One of the tenets of Modern Portfolio Theory is that risk and return are related; that is, a higher degree of risk in a client’s investment portfolio is expected to generate a higher return. Conversely, less risk is expected to generate a lower return. More risk in a compliance program, however, will only generate the return of regulatory examiners on a more frequent basis. This is not what Dr. Markowitz had in mind.
Financial regulators take risk management very seriously, particularly the SEC. RIAs should expect at least a handful of questions on a regulatory examination regarding the firm’s risk management practices.
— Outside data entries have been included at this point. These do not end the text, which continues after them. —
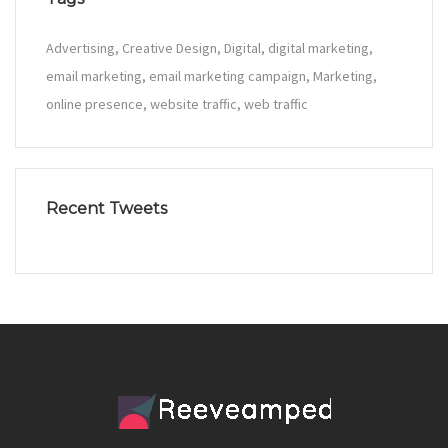
Advertising
Creative Design
Digital
digital marketing
email marketing
email marketing campaign
Marketing
online presence
website traffic
web traffic
Recent Tweets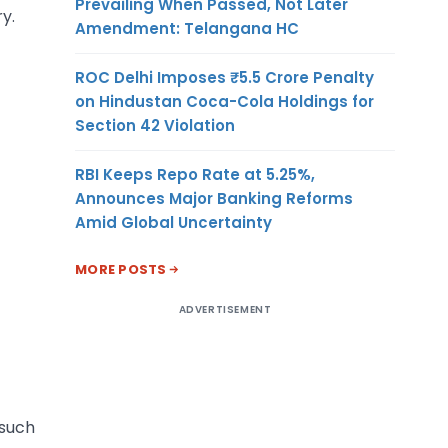
Prevailing When Passed, Not Later
y.
Amendment: Telangana HC
ROC Delhi Imposes ₹5.5 Crore Penalty
on Hindustan Coca-Cola Holdings for
Section 42 Violation
RBI Keeps Repo Rate at 5.25%,
Announces Major Banking Reforms
Amid Global Uncertainty
MORE POSTS
ADVERTISEMENT
 such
More specifically, be prepared to produce and explain:
- An inventory of risks
- How such risks formed the firm’s policies and procedures, and documents mapping risks to policies and procedures
- When new risks were added or removed
- Risk mitigation efforts
Let’s break this down into some concrete but simple examples to illustrate how a small RIA can establish a strong risk management program.
Getting a Handle on the Unknown
There’s no uniform definition of risk, but I particularly like the one from Black’s Law Dictionary, Eighth Edition: “the uncertainty of a result, happening, or loss.” Risk is essentially the unknown.
Risks can vary immensely for different firms in terms of severity, likelihood of occurrence, applicability and ability to mitigate. Analyzing and categorizing each risk according to these assessment points is the foundation upon which policies and procedures can be constructed and informed decisions can be made.
A simple way to document and maintain such an assessment is an Excel spreadsheet with each risk listed in a different row, and each assessment point listed in a different column.